Isn't Crown skimmed Foster krausen that is then lagered?
i knooooo noooooothing i em fro barcelona,,,


----------



## Thirsty Boy (10/4/07)

In pretty much all ways that matter. MHB is correct. Same brew, tighter QA/QC specs.

TB


----------



## Gerard_M (10/4/07)

Tyred said:


> I seem to recall reading somewhere that in blind tests most people couldn't tell the difference between similar types of beers, even to the point of not being able to identify 'their favourite brand' of beer.



I once got stuck shouting a round for 3 CUB reps. Naturally I got them 3 schooners of Tooheys New. They knew instantly, but they were smart enough to cop it sweet.  
Cheers
Gerard


----------



## brendanos (10/4/07)

Kingy said:


> i hate crownies.... but its funny how i always end up with a carton from someone who thinks there buying me the top of the range beer.
> 
> and i say yea thanks mate (and think to myself, geez i cant even force that shit down)

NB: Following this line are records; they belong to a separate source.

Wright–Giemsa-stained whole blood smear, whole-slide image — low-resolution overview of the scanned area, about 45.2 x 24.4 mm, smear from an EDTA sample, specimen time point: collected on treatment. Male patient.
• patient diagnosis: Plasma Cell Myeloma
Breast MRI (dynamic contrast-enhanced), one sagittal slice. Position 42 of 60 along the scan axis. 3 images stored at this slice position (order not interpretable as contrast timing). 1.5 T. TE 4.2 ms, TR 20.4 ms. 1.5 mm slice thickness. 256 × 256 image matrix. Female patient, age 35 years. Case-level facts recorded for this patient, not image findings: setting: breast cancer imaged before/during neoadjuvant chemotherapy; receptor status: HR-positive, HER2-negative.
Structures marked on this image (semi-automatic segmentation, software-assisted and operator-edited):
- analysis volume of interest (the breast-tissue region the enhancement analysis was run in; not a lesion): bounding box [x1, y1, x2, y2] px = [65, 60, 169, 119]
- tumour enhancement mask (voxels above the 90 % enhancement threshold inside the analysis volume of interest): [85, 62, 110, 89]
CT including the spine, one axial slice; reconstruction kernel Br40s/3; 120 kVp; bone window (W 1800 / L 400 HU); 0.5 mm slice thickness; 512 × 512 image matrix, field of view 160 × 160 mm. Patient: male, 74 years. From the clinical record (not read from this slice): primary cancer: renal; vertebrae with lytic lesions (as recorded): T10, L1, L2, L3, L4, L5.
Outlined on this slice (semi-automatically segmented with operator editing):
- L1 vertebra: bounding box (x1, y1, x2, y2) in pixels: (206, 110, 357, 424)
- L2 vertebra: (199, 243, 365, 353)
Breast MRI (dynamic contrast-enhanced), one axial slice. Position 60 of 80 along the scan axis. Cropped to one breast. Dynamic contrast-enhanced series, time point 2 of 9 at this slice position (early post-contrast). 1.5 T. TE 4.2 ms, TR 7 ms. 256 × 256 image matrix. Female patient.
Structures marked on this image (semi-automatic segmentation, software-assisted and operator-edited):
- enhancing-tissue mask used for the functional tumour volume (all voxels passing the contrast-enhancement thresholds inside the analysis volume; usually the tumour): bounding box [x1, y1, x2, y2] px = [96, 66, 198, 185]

Yes!! This has happened to me a few times, when people know that I brew/am a huge beer fan, they think they're doing me a favour. I do try, but struggle even to feign gratitute. What's harder is explaining to someone at a bar why you don't want them to buy you a beer "when they have crownies", and the subsequent questions like "well what's wrong with crownies?!"



Gerard_M said:


> I once got stuck shouting a round for 3 CUB reps. Naturally I got them 3 schooners of Tooheys New. They knew instantly, but they were smart enough to cop it sweet.



Hahaha love your work Gerard


----------